▶ **What is expected**
In the listing below, look for "Malignant" and copy every line that has it.

▶ **Source material**
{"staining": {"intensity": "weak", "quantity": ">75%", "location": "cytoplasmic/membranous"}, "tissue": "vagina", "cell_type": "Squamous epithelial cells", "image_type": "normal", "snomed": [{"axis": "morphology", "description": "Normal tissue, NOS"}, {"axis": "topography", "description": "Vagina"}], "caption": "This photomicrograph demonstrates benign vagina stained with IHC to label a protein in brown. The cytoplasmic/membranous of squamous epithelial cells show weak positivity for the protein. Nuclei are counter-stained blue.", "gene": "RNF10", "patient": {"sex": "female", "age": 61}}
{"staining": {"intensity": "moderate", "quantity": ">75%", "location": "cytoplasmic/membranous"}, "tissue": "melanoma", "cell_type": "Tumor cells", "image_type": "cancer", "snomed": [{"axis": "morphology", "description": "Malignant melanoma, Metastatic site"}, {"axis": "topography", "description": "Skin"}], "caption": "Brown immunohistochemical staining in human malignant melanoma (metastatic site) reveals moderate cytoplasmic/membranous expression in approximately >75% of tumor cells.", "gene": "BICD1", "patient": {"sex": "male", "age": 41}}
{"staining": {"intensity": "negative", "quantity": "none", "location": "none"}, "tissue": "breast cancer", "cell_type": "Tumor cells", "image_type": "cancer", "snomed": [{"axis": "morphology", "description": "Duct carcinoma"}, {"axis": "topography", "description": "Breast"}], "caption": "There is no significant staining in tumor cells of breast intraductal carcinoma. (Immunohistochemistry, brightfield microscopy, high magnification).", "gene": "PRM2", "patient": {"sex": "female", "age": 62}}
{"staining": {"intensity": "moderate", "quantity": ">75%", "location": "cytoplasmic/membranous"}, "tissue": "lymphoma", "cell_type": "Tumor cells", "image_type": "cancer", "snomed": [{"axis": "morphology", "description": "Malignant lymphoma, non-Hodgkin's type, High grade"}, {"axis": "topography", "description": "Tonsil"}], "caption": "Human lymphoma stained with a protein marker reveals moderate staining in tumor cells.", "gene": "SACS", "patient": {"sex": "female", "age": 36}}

▶ **Reply**
{"staining": {"intensity": "moderate", "quantity": ">75%", "location": "cytoplasmic/membranous"}, "tissue": "melanoma", "cell_type": "Tumor cells", "image_type": "cancer", "snomed": [{"axis": "morphology", "description": "Malignant melanoma, Metastatic site"}, {"axis": "topography", "description": "Skin"}], "caption": "Brown immunohistochemical staining in human malignant melanoma (metastatic site) reveals moderate cytoplasmic/membranous expression in approximately >75% of tumor cells.", "gene": "BICD1", "patient": {"sex": "male", "age": 41}}
{"staining": {"intensity": "moderate", "quantity": ">75%", "location": "cytoplasmic/membranous"}, "tissue": "lymphoma", "cell_type": "Tumor cells", "image_type": "cancer", "snomed": [{"axis": "morphology", "description": "Malignant lymphoma, non-Hodgkin's type, High grade"}, {"axis": "topography", "description": "Tonsil"}], "caption": "Human lymphoma stained with a protein marker reveals moderate staining in tumor cells.", "gene": "SACS", "patient": {"sex": "female", "age": 36}}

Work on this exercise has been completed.